Rápidamente llegó adonde los humanos vagaban aterrorizados


por la muerte. Les entregó el fuego y les dijo cómo usarlo.
Pronto abandonaron las oscuras cuevas donde vivían como
hormigas, porque Prometeo les enseñó a construir casas de
ladrillos y madera. También, a reconocer las estaciones del año,
a labrar la tierra, a domesticar los animales, a trabajar los
metales, a construir carros y barcos. Les enseñó los números,
las letras, las artes y a elaborar medicamentos para defenderse
de las enfermedades. Y con todos estos regalos, nació entre
ellos la esperanza.

El tiempo no corre igual para los inmortales que para los


mortales. Por eso, recién siglos más tarde, Zeus, el padre de los
dioses, se dio cuenta de lo que sucedía en la Tierra. ¿El fuego
estaba en poder de esa raza insignificante? Eso lo enfureció y,
como dominaba los truenos, rayos y relámpagos, desató una
terrible tormenta. Pero ya no podía deshacer lo hecho por
Prometeo así que decidió castigarlo.
De inmediato les ordenó a sus ayudantes, Violencia y Furor,
que atraparan a Prometeo y que lo llevaran hasta la cima de
una alta montaña.
Después, mandó a Hefesto a que fabricara unas cadenas
irrompibles y que, con ellas, lo encadenara en la piedra, de
modo que estuviera siempre de pie, sin poder descansar. Y no
solo eso. Además, envió un águila monstruosa para que,
durante el día, le devorara el hígado.
Prometeo era inmortal así que, como no podía morir, cada
noche su hígado volvía a crecer. Pero a la mañana siguiente el
águila lo atacaba y todo comenzaba de nuevo.

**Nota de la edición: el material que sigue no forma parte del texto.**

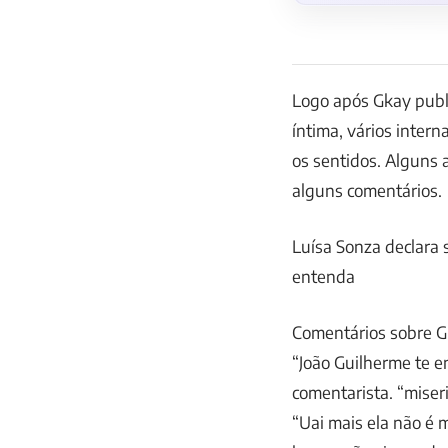
Logo após Gkay publ
íntima, vários inte
os sentidos. Alguns a
alguns comentários.
Luísa Sonza declara
entenda
Comentários sobre 
“João Guilherme te e
comentarista. “miser
“Uai mais ela não é 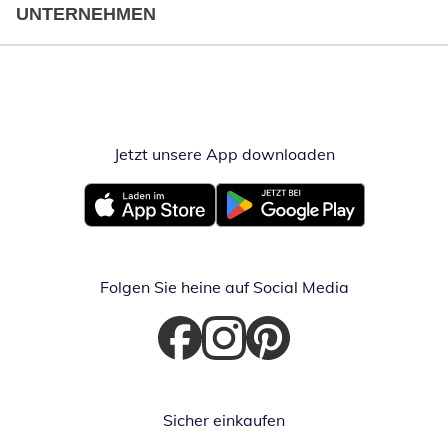
UNTERNEHMEN
Jetzt unsere App downloaden
Öffnet in neue
Öffnet in neuem Fenster
Öffnet in neuem Fenster
Folgen Sie heine auf Social Media
Öffnet in neuem Fenster
Öffnet in neuem Fenster
Öffnet in neuem Fenster
Sicher einkaufen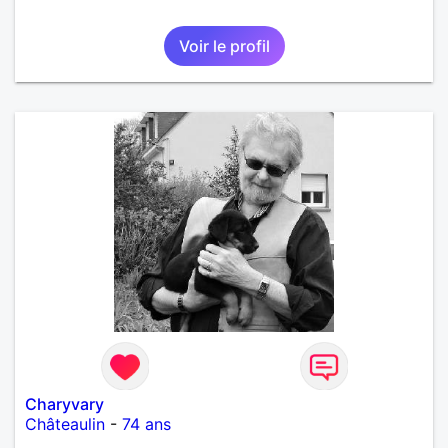
Voir le profil
Charyvary
Châteaulin
-
74 ans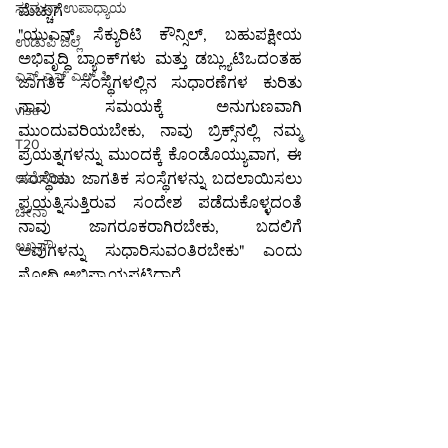
ಸುಮನಾ ಉಪಾಧ್ಯಾಯ
ಮೆಚ್ಚುಗೆ
"ಯುಎನ್ ಸೆಕ್ಯುರಿಟಿ ಕೌನ್ಸಿಲ್, ಬಹುಪಕ್ಷೀಯ 
ಉಡುಪಿ ಜಿಲ್ಲೆ
ಅಭಿವೃದ್ಧಿ ಬ್ಯಾಂಕ್‌ಗಳು ಮತ್ತು ಡಬ್ಲ್ಯುಟಿಒದಂತಹ 
ಎಸ್ ಎಸ್ ಎಲ್ ಸಿ
ಜಾಗತಿಕ ಸಂಸ್ಥೆಗಳಲ್ಲಿನ ಸುಧಾರಣೆಗಳ ಕುರಿತು 
ನಾವು ಸಮಯಕ್ಕೆ ಅನುಗುಣವಾಗಿ 
visa
ಮುಂದುವರಿಯಬೇಕು, ನಾವು ಬ್ರಿಕ್ಸ್‌ನಲ್ಲಿ ನಮ್ಮ 
T20
ಪ್ರಯತ್ನಗಳನ್ನು ಮುಂದಕ್ಕೆ ಕೊಂಡೊಯ್ಯುವಾಗ, ಈ 
ಸಂಸ್ಥೆಯು ಜಾಗತಿಕ ಸಂಸ್ಥೆಗಳನ್ನು ಬದಲಾಯಿಸಲು 
ಅಮೇರಿಕಾ
ಪ್ರಯತ್ನಿಸುತ್ತಿರುವ ಸಂದೇಶ ಪಡೆದುಕೊಳ್ಳದಂತೆ 
ಚೀನಾ
ನಾವು ಜಾಗರೂಕರಾಗಿರಬೇಕು, ಬದಲಿಗೆ 
ಲಖನೌ
ಅವುಗಳನ್ನು ಸುಧಾರಿಸುವಂತಿರಬೇಕು" ಎಂದು 
ಮೋದಿ ಅಭಿಪ್ರಾಯಪಟ್ಟಿದ್ದಾರೆ.
ಮುಂಬೈ
"ನಮ್ಮ ವೈವಿಧ್ಯತೆ, ಪರಸ್ಪರ ಗೌರವ ಮತ್ತು ಒಮ್ಮತದ 
ಬಂಗಾಳ
ಆಧಾರದ ಮೇಲೆ ಮುಂದುವರಿಯುವ ನಮ್ಮ 
ಸಂಪ್ರದಾಯವು ನಮ್ಮ ಸಹಕಾರಕ್ಕೆ ಆಧಾರವಾಗಿದೆ" 
ಮೋದಿ
ಎಂದು ಮೋದಿ ಹೇಳಿದ್ದಾರೆ.
Indian Stock Market
ಸುದ್ದಿ
ವಿದೇಶ
ಜೈಲು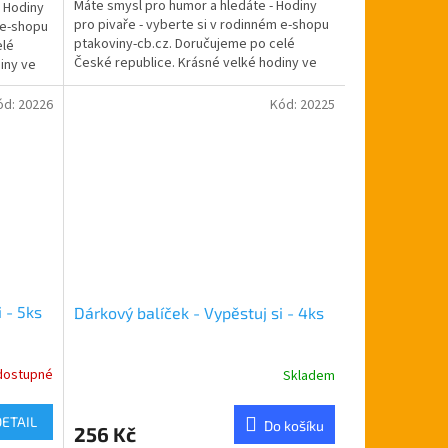
Máte smysl pro humor a hledáte - Hodiny
- Hodiny
z
pro pivaře - vyberte si v rodinném e-shopu
 e-shopu
5
ptakoviny-cb.cz. Doručujeme po celé
elé
hvězdiček.
České republice. Krásné velké hodiny ve
iny ve
tvaru zátky....
ód:
20226
Kód:
20225
 - 5ks
Dárkový balíček - Vypěstuj si - 4ks
dostupné
Skladem
Průměrné
hodnocení
produktu
DETAIL
Do košíku
256 Kč
je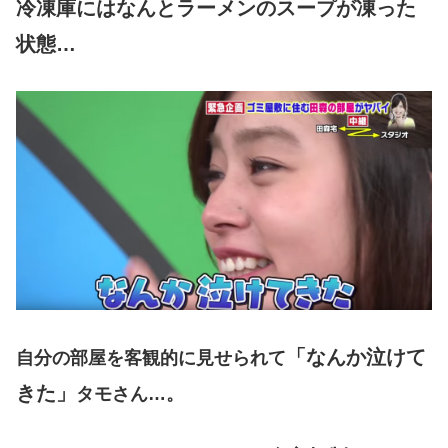
冷凍庫にはなんとラーメンのスープが凍った
状態…
「なんか泣けて
自分の部屋を客観的に見せられて
きた」
タモさん…。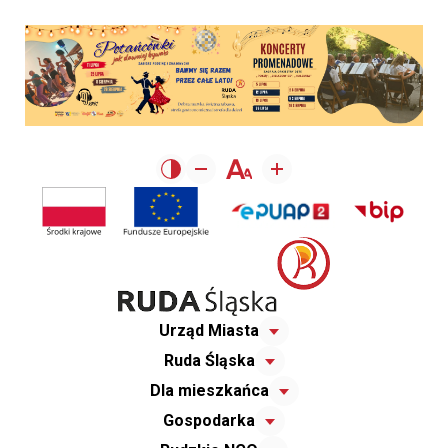
Urząd Miasta
Ruda Śląska
Dla mieszkańca
Gospodarka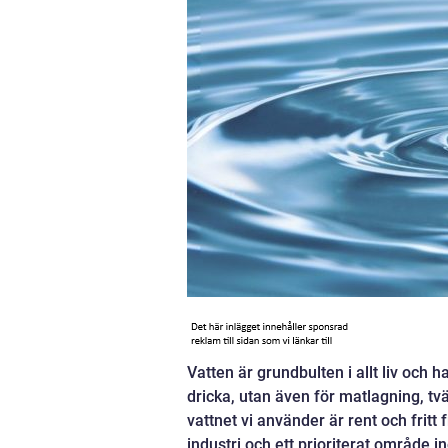
Vatten är grundbulten i allt liv och ha
dricka, utan även för matlagning, tvä
vattnet vi använder är rent och fritt 
industri och ett prioriterat område i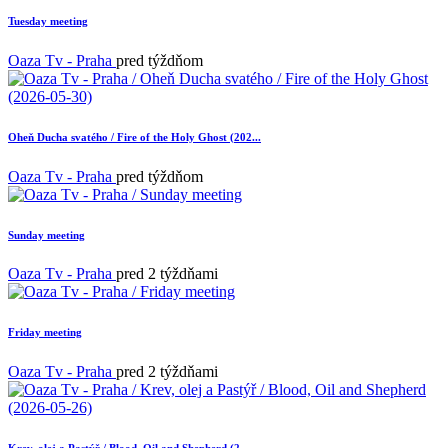
Tuesday meeting
Oaza Tv - Praha
pred týždňom
Oheň Ducha svatého / Fire of the Holy Ghost (202...
Oaza Tv - Praha
pred týždňom
Sunday meeting
Oaza Tv - Praha
pred 2 týždňami
Friday meeting
Oaza Tv - Praha
pred 2 týždňami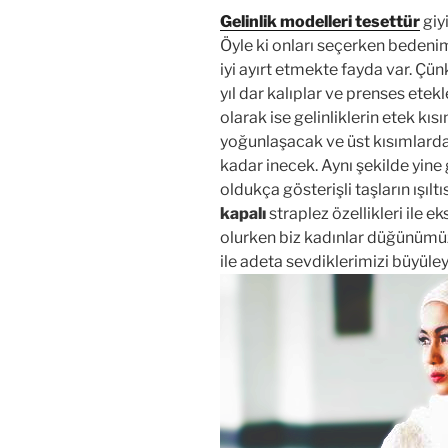
Gelinlik modelleri tesettür
giy
Öyle ki onları seçerken bedenim
iyi ayırt etmekte fayda var. Çü
yıl dar kalıplar ve prenses ete
olarak ise gelinliklerin etek kı
yoğunlaşacak ve üst kısımlarda 
kadar inecek. Aynı şekilde yine 
oldukça gösterişli taşların ışıltı
kapalı
straplez özellikleri ile 
olurken biz kadınlar düğünüm
ile adeta sevdiklerimizi büyüle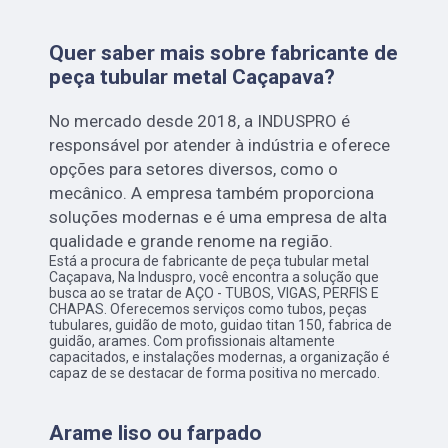
Quer saber mais sobre fabricante de
peça tubular metal Caçapava?
No mercado desde 2018, a INDUSPRO é
responsável por atender à indústria e oferece
opções para setores diversos, como o
mecânico. A empresa também proporciona
soluções modernas e é uma empresa de alta
qualidade e grande renome na região.
Está a procura de fabricante de peça tubular metal
Caçapava, Na Induspro, você encontra a solução que
busca ao se tratar de AÇO - TUBOS, VIGAS, PERFIS E
CHAPAS. Oferecemos serviços como tubos, peças
tubulares, guidão de moto, guidao titan 150, fabrica de
guidão, arames. Com profissionais altamente
capacitados, e instalações modernas, a organização é
capaz de se destacar de forma positiva no mercado.
Arame liso ou farpado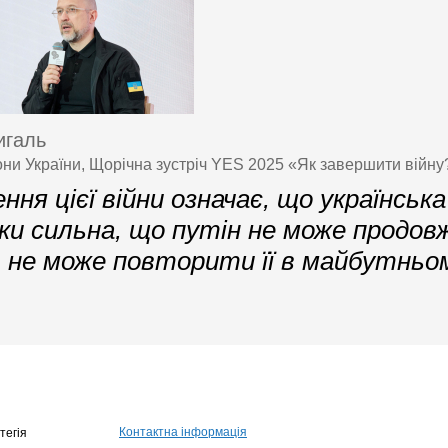
игаль
они України, Щорічна зустріч YES 2025 «Як завершити війну
ня цієї війни означає, що українська
ки сильна, що путін не може продо
, не може повторити її в майбутньо
Контактна інформація
тегія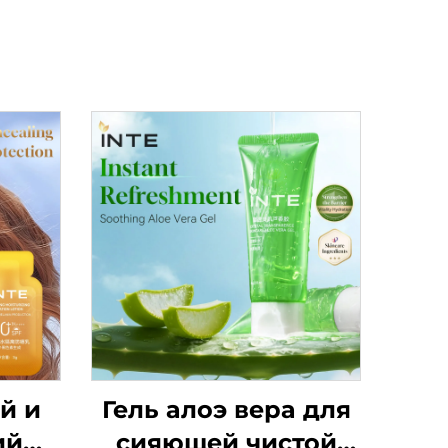
й и
Гель алоэ вера для
ий
сияющей чистой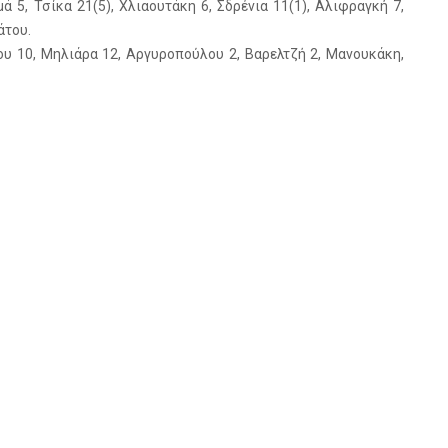
 5, Τσίκα 21(5), Χλιαουτάκη 6, Σδρένια 11(1), Αλιφραγκή 7,
άτου.
υ 10, Μηλιάρα 12, Αργυροπούλου 2, Βαρελτζή 2, Μανουκάκη,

Pasaron cientos, miles de años. Hasta que un día, Hércules, el


hijo de Zeus, llegó a la montaña. Iba de camino a cumplir con
uno de sus doce trabajos. Cuando vio el sufrimiento de
Prometeo, se apiadó de él y decidió liberarlo, aunque sabía
que eso significaba desobedecer a su padre.
De un flechazo, mató al águila y, con su fuerza sobrehumana,
rompió las cadenas. En ese instante, Zeus se presentó,
encolerizado.
Entonces Prometeo decidió que había llegado el momento de
hacer valer una profecía que había ocultado hasta ese día. Le
dijo a Zeus que algo terrible le sucedería en el futuro, pero que
solo se lo revelaría si lo liberaba de su castigo. Zeus aceptó el
trato y así se enteró de que, si tenía un hijo con la diosa Tetis,
ese hijo le quitaría su trono.
Hacía tiempo que Zeus quería conquistar a esa hermosísima
diosa, pero más le interesaba conservar su poder. Así que,
agradecido por haberle hecho esta revelación, liberó a
Prometeo. Sin embargo, como había jurado que el castigo sería
eterno, no podía romper ese juramento. Por eso, le ordenó que,
a partir de ese día, llevara un anillo fabricado con el acero de
sus cadenas y un trozo de roca a la que había estado
encadenado. De ese modo, todos recordarían que no se puede
desafiar a los dioses sin sufrir las consecuencias.